• THE TASK
Copy out the lines of the listing from the one containing "text CELIA [118, 1476, 1122, 1505]" through the one containing "text Me, uncle? [177, 246, 1063, 275]", word for word.

• SUPPLIED RECORDS
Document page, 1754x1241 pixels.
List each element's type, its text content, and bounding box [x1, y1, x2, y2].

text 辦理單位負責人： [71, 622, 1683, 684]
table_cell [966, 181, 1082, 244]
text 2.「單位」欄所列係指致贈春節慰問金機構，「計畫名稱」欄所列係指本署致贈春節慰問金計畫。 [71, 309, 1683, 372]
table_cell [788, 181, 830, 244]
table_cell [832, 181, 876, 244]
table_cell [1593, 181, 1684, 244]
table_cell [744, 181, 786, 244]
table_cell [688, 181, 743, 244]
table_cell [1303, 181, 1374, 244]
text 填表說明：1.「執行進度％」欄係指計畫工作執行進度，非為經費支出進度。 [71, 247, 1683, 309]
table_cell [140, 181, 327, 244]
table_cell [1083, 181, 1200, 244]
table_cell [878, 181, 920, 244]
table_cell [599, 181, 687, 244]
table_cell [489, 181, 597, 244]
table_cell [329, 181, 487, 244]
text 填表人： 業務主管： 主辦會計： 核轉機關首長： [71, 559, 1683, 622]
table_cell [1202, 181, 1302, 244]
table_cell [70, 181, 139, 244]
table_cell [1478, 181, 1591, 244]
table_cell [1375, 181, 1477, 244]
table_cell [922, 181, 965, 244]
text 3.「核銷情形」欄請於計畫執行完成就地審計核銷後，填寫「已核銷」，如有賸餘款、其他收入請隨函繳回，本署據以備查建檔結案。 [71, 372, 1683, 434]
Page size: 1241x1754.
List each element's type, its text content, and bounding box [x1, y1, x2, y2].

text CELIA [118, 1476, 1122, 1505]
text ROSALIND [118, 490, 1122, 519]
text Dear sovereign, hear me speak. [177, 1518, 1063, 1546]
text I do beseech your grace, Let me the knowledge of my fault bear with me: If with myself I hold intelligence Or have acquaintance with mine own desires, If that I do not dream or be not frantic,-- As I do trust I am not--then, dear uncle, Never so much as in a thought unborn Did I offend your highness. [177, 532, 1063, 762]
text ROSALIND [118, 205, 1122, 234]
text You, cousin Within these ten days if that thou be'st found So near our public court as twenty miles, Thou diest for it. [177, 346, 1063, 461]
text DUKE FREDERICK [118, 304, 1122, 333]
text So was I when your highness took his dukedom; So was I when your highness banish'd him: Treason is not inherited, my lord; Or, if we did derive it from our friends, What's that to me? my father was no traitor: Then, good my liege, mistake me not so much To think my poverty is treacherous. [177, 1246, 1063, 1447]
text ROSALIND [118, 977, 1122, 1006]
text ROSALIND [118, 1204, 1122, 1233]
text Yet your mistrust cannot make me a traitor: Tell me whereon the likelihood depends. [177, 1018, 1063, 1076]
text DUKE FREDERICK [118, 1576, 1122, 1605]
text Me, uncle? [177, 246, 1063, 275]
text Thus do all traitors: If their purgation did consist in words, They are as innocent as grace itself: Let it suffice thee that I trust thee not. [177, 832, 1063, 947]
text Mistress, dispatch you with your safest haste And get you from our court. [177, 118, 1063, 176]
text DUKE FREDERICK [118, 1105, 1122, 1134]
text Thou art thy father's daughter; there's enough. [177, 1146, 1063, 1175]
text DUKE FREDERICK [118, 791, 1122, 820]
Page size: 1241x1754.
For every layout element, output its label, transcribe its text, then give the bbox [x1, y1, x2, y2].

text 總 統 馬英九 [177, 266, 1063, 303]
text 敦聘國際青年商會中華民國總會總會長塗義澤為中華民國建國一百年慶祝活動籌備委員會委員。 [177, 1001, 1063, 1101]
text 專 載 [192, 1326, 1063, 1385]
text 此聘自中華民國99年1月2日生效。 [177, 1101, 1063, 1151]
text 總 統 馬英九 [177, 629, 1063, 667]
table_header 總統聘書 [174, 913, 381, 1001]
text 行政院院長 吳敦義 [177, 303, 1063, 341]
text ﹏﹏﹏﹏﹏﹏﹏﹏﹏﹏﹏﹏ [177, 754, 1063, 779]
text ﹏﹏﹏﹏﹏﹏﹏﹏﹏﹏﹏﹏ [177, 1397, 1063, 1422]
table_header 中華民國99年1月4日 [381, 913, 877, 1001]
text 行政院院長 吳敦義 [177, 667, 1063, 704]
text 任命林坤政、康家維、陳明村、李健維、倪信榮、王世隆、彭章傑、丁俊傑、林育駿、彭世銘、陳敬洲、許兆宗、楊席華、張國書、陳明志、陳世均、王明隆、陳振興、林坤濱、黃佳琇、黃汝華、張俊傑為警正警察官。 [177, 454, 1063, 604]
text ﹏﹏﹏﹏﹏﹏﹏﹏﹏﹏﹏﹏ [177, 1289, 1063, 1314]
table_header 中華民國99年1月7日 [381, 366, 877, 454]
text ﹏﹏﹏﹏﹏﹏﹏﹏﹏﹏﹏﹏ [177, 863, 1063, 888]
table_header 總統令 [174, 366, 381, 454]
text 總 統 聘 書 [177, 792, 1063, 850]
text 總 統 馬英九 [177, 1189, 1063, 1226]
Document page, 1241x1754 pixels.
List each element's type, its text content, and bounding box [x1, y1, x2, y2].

• ANSWER TO THE EXERCISE
text CELIA [118, 1476, 1122, 1505]
text ROSALIND [118, 490, 1122, 519]
text Dear sovereign, hear me speak. [177, 1518, 1063, 1546]
text I do beseech your grace, Let me the knowledge of my fault bear with me: If with myself I hold intelligence Or have acquaintance with mine own desires, If that I do not dream or be not frantic,-- As I do trust I am not--then, dear uncle, Never so much as in a thought unborn Did I offend your highness. [177, 532, 1063, 762]
text ROSALIND [118, 205, 1122, 234]
text You, cousin Within these ten days if that thou be'st found So near our public court as twenty miles, Thou diest for it. [177, 346, 1063, 461]
text DUKE FREDERICK [118, 304, 1122, 333]
text So was I when your highness took his dukedom; So was I when your highness banish'd him: Treason is not inherited, my lord; Or, if we did derive it from our friends, What's that to me? my father was no traitor: Then, good my liege, mistake me not so much To think my poverty is treacherous. [177, 1246, 1063, 1447]
text ROSALIND [118, 977, 1122, 1006]
text ROSALIND [118, 1204, 1122, 1233]
text Yet your mistrust cannot make me a traitor: Tell me whereon the likelihood depends. [177, 1018, 1063, 1076]
text DUKE FREDERICK [118, 1576, 1122, 1605]
text Me, uncle? [177, 246, 1063, 275]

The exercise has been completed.